STM update: back to threads?

Hi again,

Here is another update on the status of Software Transactional Memory on PyPy.

Those of you who have been closely following this blog since last year know that, from the very first post about STM, I explored various design ideas about the API that we should get when programming in Python.

I went a full circle, and now I am back to where I started (with, important difference, a very roughly working implementation of pypy-stm).

What I realized is that the "thread" module is not that bad after all --- I mean, yes, it is a horribly low-level interface, but it is general enough to build various interesting things on top of it. What the "stm-thread" branch of PyPy contains is, basically, the regular "thread" module in which the GIL was replaced with STM. It gives multicore capabilities to any program based on multiple threads. (This is so far exactly the idea same than the one being investigated for Hardware Transactional Memory. It is roughly also what you would get if you managed to convince GCC 4.7 to compile CPython using STM.)

Now while this might already be quite interesting to some people, here is how it relates to all I said previously: namely, threads are bad, and some new "transaction" module would be a better idea.

There is one new core functionality in the "stm-thread" branch: it is "thread.atomic", a context manager that can be used in a "with" statement (exact name subject to change). In terms of the GIL, it prevents the GIL from being released in the "with" block. In terms of STM, it prevents a "transaction break", which means that the whole "with" statement runs in one single transaction. (From the Python programmer's point of view, the net effect is the same.)

So far, no ground-breaking news. But what I missed previously is that this is enough to give multicore capabilities even to a program that is not using threads so far. It is possible to rewrite an equivalent of the old transaction module in a few pages of pure Python, using "thread.atomic". Something along the following lines: start N threads that each reads from a Queue.Queue() the next job to do, and does it in a "with thread.atomic" block. The STM version of PyPy is then able to run these atomic blocks concurrently. The key point is that the slightly delicate handling of threads should be nicely hidden inside the new "transaction" module, and from outside the observed behavior would be exactly as if the transactions that we schedule are run serially.
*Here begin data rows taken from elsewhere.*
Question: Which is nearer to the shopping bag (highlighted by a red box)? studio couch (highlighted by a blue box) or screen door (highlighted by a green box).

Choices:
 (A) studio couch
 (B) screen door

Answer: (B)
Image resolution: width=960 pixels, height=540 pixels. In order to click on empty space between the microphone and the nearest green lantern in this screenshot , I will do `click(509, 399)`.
The point I kept missing was that, yes, this sounds like nonsense, because it seems that we create N threads just to serialize their work again in "thread.atomic" sections. In fact this would be nonsense in any model that would "just" remove the GIL to let multiple threads run concurrently without crashing. Indeed, you have multiple threads, but their atomic blocks would be again a sort of GIL: only one of them would run at a time. And this is indeed the simple model of execution that you get even with STM --- but not the model of performance. The performance with STM scales with the number of cores, as long as there is enough non-conflicting work to do.
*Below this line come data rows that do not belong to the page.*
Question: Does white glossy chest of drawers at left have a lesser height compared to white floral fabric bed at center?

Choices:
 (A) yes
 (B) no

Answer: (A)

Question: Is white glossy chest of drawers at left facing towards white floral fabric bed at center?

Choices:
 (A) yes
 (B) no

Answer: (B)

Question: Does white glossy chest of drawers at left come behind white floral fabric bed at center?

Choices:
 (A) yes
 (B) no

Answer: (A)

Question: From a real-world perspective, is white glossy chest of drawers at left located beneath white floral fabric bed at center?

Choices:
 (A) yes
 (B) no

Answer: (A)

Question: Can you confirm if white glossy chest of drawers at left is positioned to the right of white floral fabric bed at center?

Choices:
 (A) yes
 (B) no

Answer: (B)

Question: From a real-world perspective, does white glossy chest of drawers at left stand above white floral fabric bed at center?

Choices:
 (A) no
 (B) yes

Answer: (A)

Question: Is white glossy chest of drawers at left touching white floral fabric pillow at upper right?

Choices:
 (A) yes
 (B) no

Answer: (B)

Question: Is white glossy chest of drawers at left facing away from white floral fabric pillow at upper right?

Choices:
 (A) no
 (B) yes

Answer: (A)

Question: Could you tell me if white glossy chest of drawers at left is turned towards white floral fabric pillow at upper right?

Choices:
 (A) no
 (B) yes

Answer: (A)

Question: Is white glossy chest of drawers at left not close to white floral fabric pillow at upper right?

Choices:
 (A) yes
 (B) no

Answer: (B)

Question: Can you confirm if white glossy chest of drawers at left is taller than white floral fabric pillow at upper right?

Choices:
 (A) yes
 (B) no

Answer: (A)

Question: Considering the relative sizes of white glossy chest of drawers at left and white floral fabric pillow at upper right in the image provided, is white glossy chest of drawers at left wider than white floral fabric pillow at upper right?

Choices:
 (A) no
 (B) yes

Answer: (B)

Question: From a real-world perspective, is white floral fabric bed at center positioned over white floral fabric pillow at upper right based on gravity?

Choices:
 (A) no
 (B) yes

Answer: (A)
So in summary the complete circle back to the starting point is that threads might be a good low-level model. It mends itself naturally to, say, a kind of program in which the main thread polls file descriptors using select() or the Linux epoll(), and the work received is split along N other threads --- which is the kind of program you would naturally write in other languages that don't have a GIL, say Java. The other threads can then use "thread.atomic" blocks to protect sections of their work. The traditional Transactional Memory point of view is that you use such blocks to guard the short sections of code that communicate with other threads or modify global state, but nothing prevents you from using much larger sections: you should be able to scale them up to the size of a native "unit of work", so that every unit is naturally atomic. And then it's only a matter of design: you can tweak an existing module that does the thread pooling to add one "with thread.atomic"; or do it yourself from scratch; or (if the design is compatible enough) just plug in the proposed pure-Python "transaction" module. Or if you feel like it you can even use threads directly (but keep in mind that using threads too explicitly is not a composable abstraction, whereas higher-level designs typically are).
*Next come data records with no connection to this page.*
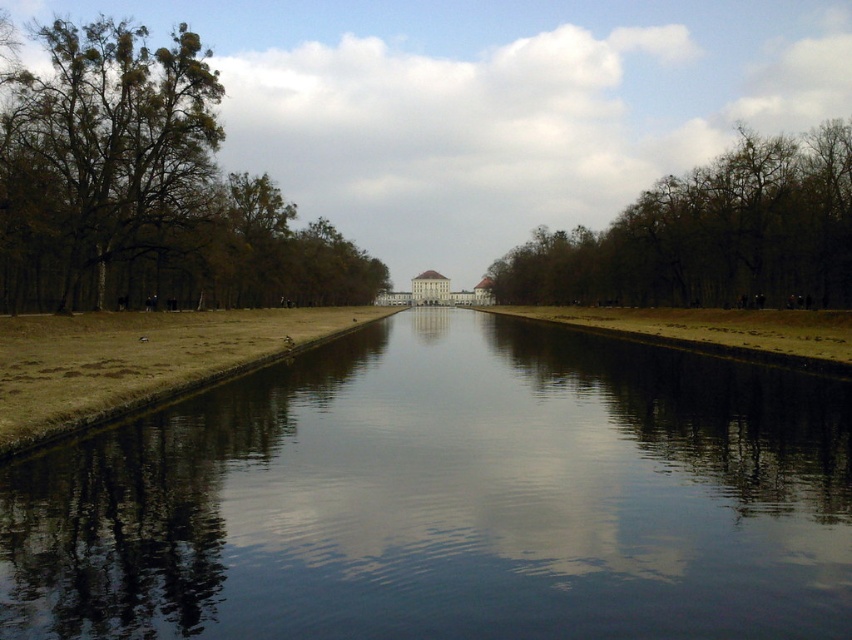
Question: In this image, where is smooth reflective water at center located relative to brown leafless trees at center?

Choices:
 (A) right
 (B) left

Answer: (B)

Question: Which point is closer to the camera?

Choices:
 (A) brown leafless trees at center
 (B) smooth reflective water at center

Answer: (B)

Question: Which of the following is the closest to the observer?

Choices:
 (A) smooth reflective water at center
 (B) green leafy tree at left
 (C) brown leafless trees at center

Answer: (A)

Question: Can you confirm if smooth reflective water at center is positioned above green leafy tree at left?

Choices:
 (A) yes
 (B) no

Answer: (B)

Question: Is green leafy tree at left smaller than brown leafless trees at center?

Choices:
 (A) yes
 (B) no

Answer: (B)

Question: Which of the following is the farthest from the observer?

Choices:
 (A) (605, 568)
 (B) (517, 259)

Answer: (B)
At the end of the day, you can write or reuse programs whose global structure you are already familiar with, for example with a thread pool (that can be hidden in a library if you prefer), or any other structure with or without explicit threads. But you can do so without all the mess that comes with threads like locks and deadlocks. From that angle it is really similar to Garbage Collection: e.g. the Boehm GC (now used by GCC itself) lets you write C code like you are used to, but forgeting all you had to learn about careful explicit memory management.